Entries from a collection

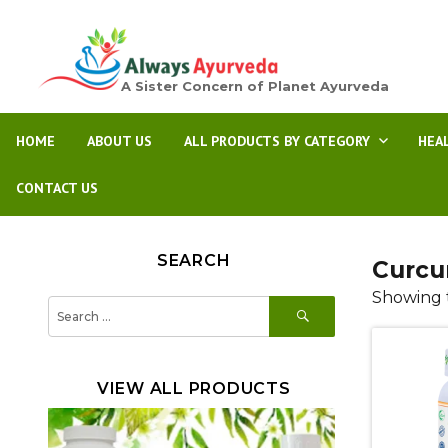
A Sister Concern of Planet Ayurveda
HOME
ABOUT US
ALL PRODUCTS BY CATEGORY
HEA
CONTACT US
SEARCH
Curcu
Showing t
SEARCH
Search
for:
VIEW ALL PRODUCTS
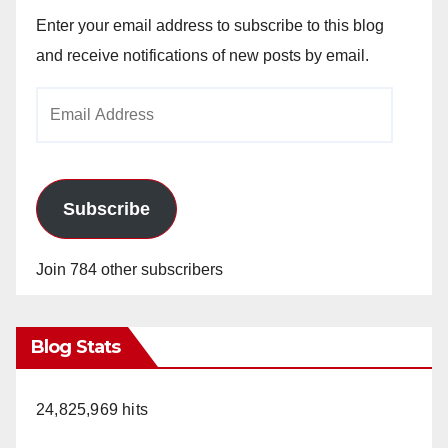
Enter your email address to subscribe to this blog
and receive notifications of new posts by email.
Email
Address
Subscribe
Join 784 other subscribers
Blog Stats
24,825,969 hits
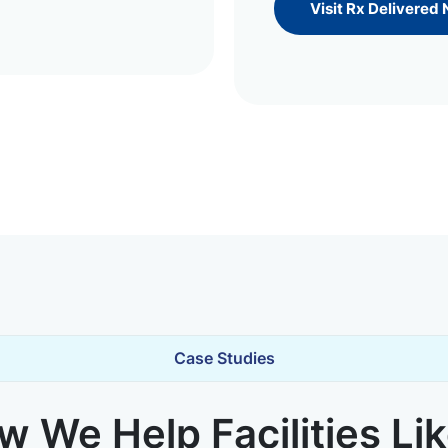
Visit Rx Delivered
Case Studies
 We Help Facilities Li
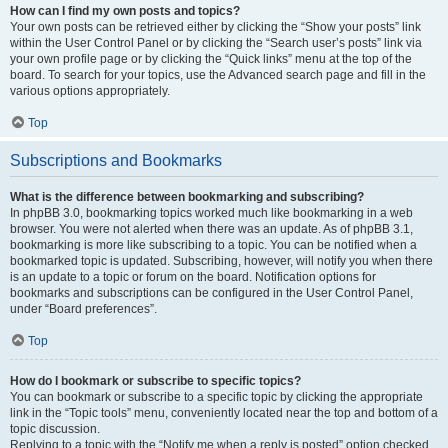
How can I find my own posts and topics?
Your own posts can be retrieved either by clicking the “Show your posts” link
within the User Control Panel or by clicking the “Search user’s posts” link via
your own profile page or by clicking the “Quick links” menu at the top of the
board. To search for your topics, use the Advanced search page and fill in the
various options appropriately.
Top
Subscriptions and Bookmarks
What is the difference between bookmarking and subscribing?
In phpBB 3.0, bookmarking topics worked much like bookmarking in a web
browser. You were not alerted when there was an update. As of phpBB 3.1,
bookmarking is more like subscribing to a topic. You can be notified when a
bookmarked topic is updated. Subscribing, however, will notify you when there
is an update to a topic or forum on the board. Notification options for
bookmarks and subscriptions can be configured in the User Control Panel,
under “Board preferences”.
Top
How do I bookmark or subscribe to specific topics?
You can bookmark or subscribe to a specific topic by clicking the appropriate
link in the “Topic tools” menu, conveniently located near the top and bottom of a
topic discussion.
Replying to a topic with the “Notify me when a reply is posted” option checked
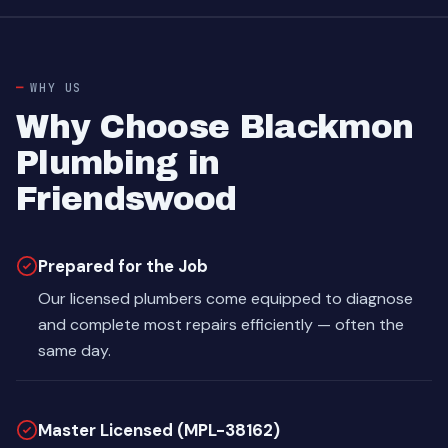
WHY US
Why Choose Blackmon
Plumbing in
Friendswood
Prepared for the Job
Our licensed plumbers come equipped to diagnose
and complete most repairs efficiently — often the
same day.
Master Licensed (MPL-38162)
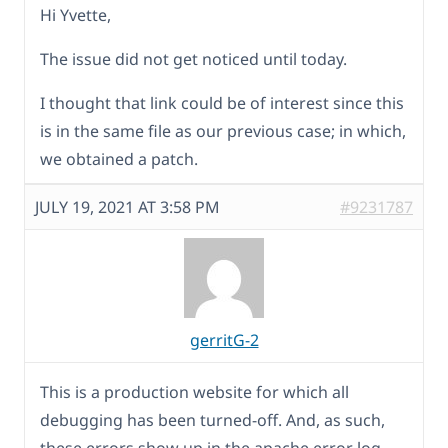
Hi Yvette,
The issue did not get noticed until today.
I thought that link could be of interest since this
is in the same file as our previous case; in which,
we obtained a patch.
JULY 19, 2021 AT 3:58 PM
#9231787
gerritG-2
This is a production website for which all
debugging has been turned-off. And, as such,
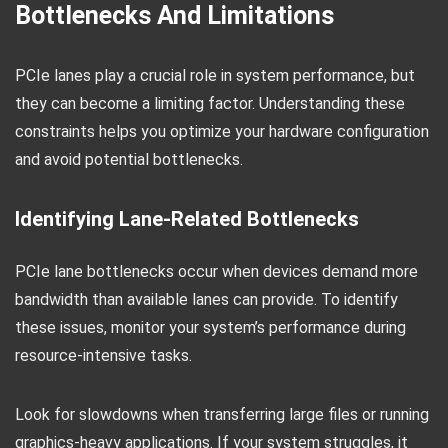
Bottlenecks And Limitations
PCIe lanes play a crucial role in system performance, but
they can become a limiting factor. Understanding these
constraints helps you optimize your hardware configuration
and avoid potential bottlenecks.
Identifying Lane-Related Bottlenecks
PCIe lane bottlenecks occur when devices demand more
bandwidth than available lanes can provide. To identify
these issues, monitor your system’s performance during
resource-intensive tasks.
Look for slowdowns when transferring large files or running
graphics-heavy applications. If your system struggles, it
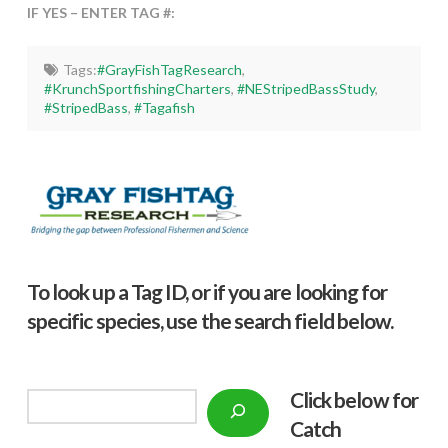
IF YES – ENTER TAG #:
Tags:
#GrayFishTagResearch
,
#KrunchSportfishingCharters
,
#NEStripedBassStudy
,
#StripedBass
,
#Tagafish
To look up a Tag ID, or if you are looking for
specific species, use the search field below.
Click below f
or
Search
Catch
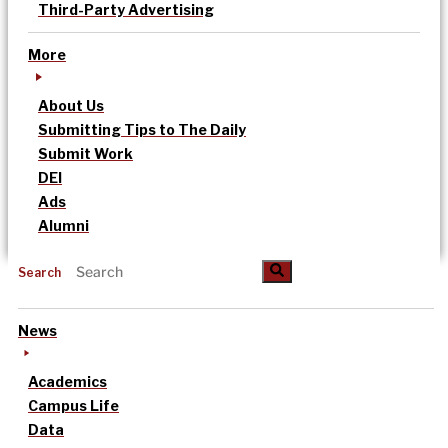
Third-Party Advertising
More
About Us
Submitting Tips to The Daily
Submit Work
DEI
Ads
Alumni
Search
News
Academics
Campus Life
Data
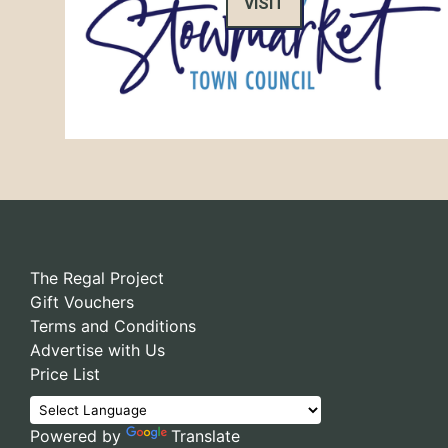
VISIT
The Regal Project
Gift Vouchers
Terms and Conditions
Advertise with Us
Price List
Powered by
Translate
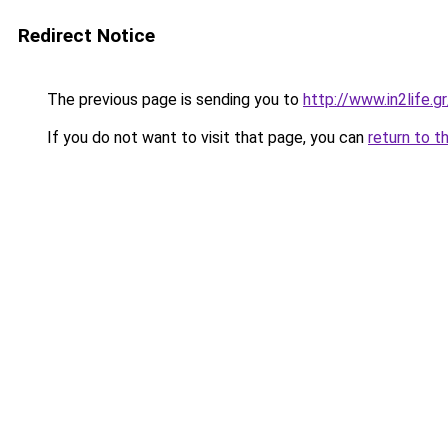
Redirect Notice
The previous page is sending you to
http://www.in2life.
If you do not want to visit that page, you can
return to t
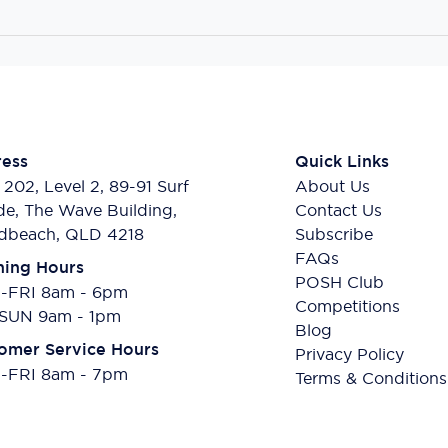
ess
Quick Links
 202, Level 2, 89-91 Surf
About Us
de, The Wave Building,
Contact Us
dbeach, QLD 4218
Subscribe
FAQs
ing Hours
POSH Club
FRI 8am - 6pm
Competitions
SUN 9am - 1pm
Blog
omer Service Hours
Privacy Policy
FRI 8am - 7pm
Terms & Conditions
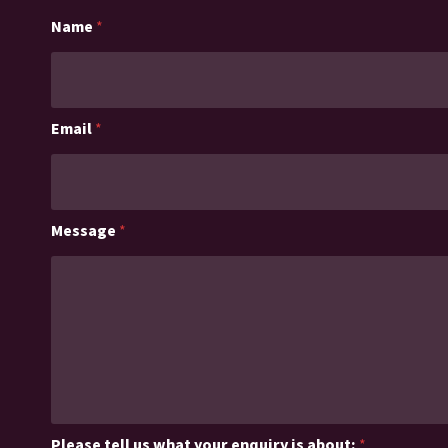
Name
*
Email
*
Message
*
Please tell us what your enquiry is about:
*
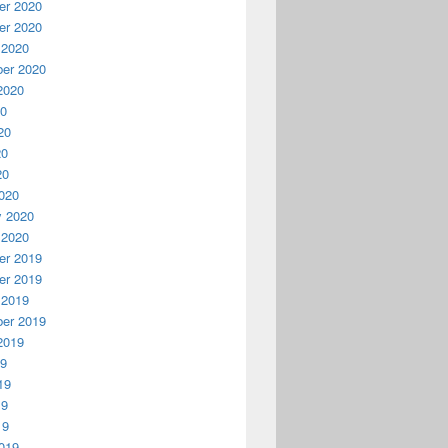
r 2020
r 2020
 2020
er 2020
2020
20
20
20
20
020
y 2020
 2020
r 2019
r 2019
 2019
er 2019
2019
19
19
19
19
019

Exercise details:
Substitute "Account Settings Panel" for each "User Control Panel" in the entries above and reproduce their text with nothing else changed. Omit the pictures.

Exercise result:
A Sister Concern of Planet Ayurveda
HOME
ABOUT US
ALL PRODUCTS BY CATEGORY
HEA
CONTACT US
SEARCH
Curcu
Showing t
SEARCH
Search
for:
VIEW ALL PRODUCTS
Enter your email address to subscribe to this blog
and receive notifications of new posts by email.
Email
Address
Subscribe
Join 784 other subscribers
Blog Stats
24,825,969 hits
Visit Rx Delivered
Case Studies
 We Help Facilities Li
How can I find my own posts and topics?
Your own posts can be retrieved either by clicking the “Show your posts” link
within the Account Settings Panel or by clicking the “Search user’s posts” link via
your own profile page or by clicking the “Quick links” menu at the top of the
board. To search for your topics, use the Advanced search page and fill in the
various options appropriately.
Top
Subscriptions and Bookmarks
What is the difference between bookmarking and subscribing?
In phpBB 3.0, bookmarking topics worked much like bookmarking in a web
browser. You were not alerted when there was an update. As of phpBB 3.1,
bookmarking is more like subscribing to a topic. You can be notified when a
bookmarked topic is updated. Subscribing, however, will notify you when there
is an update to a topic or forum on the board. Notification options for
bookmarks and subscriptions can be configured in the Account Settings Panel,
under “Board preferences”.
Top
How do I bookmark or subscribe to specific topics?
You can bookmark or subscribe to a specific topic by clicking the appropriate
link in the “Topic tools” menu, conveniently located near the top and bottom of a
topic discussion.
Replying to a topic with the “Notify me when a reply is posted” option checked
WHY US
Why Choose Blackmon
Plumbing in
Friendswood
Prepared for the Job
Our licensed plumbers come equipped to diagnose
and complete most repairs efficiently — often the
same day.
Master Licensed (MPL-38162)
Hi Yvette,
The issue did not get noticed until today.
I thought that link could be of interest since this
is in the same file as our previous case; in which,
we obtained a patch.
JULY 19, 2021 AT 3:58 PM
#9231787
gerritG-2
This is a production website for which all
debugging has been turned-off. And, as such,
Bottlenecks And Limitations
PCIe lanes play a crucial role in system performance, but
they can become a limiting factor. Understanding these
constraints helps you optimize your hardware configuration
and avoid potential bottlenecks.
Identifying Lane-Related Bottlenecks
PCIe lane bottlenecks occur when devices demand more
bandwidth than available lanes can provide. To identify
these issues, monitor your system’s performance during
resource-intensive tasks.
Look for slowdowns when transferring large files or running
graphics-heavy applications. If your system struggles, it
IF YES – ENTER TAG #:
Tags:
#GrayFishTagResearch
,
#KrunchSportfishingCharters
,
#NEStripedBassStudy
,
#StripedBass
,
#Tagafish
To look up a Tag ID, or if you are looking for
specific species, use the search field below.
Click below f
or
Search
Catch
Third-Party Advertising
More
About Us
Submitting Tips to The Daily
Submit Work
DEI
Ads
Alumni
Search
News
Academics
Campus Life
Data
VISIT
The Regal Project
Gift Vouchers
Terms and Conditions
Advertise with Us
Price List
Powered by
Translate
Redirect Notice
The previous page is sending you to
http://www.in2life.
If you do not want to visit that page, you can
return to t
ess
Quick Links
 202, Level 2, 89-91 Surf
About Us
de, The Wave Building,
Contact Us
dbeach, QLD 4218
Subscribe
FAQs
ing Hours
POSH Club
FRI 8am - 6pm
Competitions
SUN 9am - 1pm
Blog
omer Service Hours
Privacy Policy
FRI 8am - 7pm
Terms & Conditions
Name
*
Email
*
Message
*
Please tell us what your enquiry is about:
*
r 2020
r 2020
 2020
er 2020
2020
20
20
20
20
020
y 2020
 2020
r 2019
r 2019
 2019
er 2019
2019
19
19
19
19
019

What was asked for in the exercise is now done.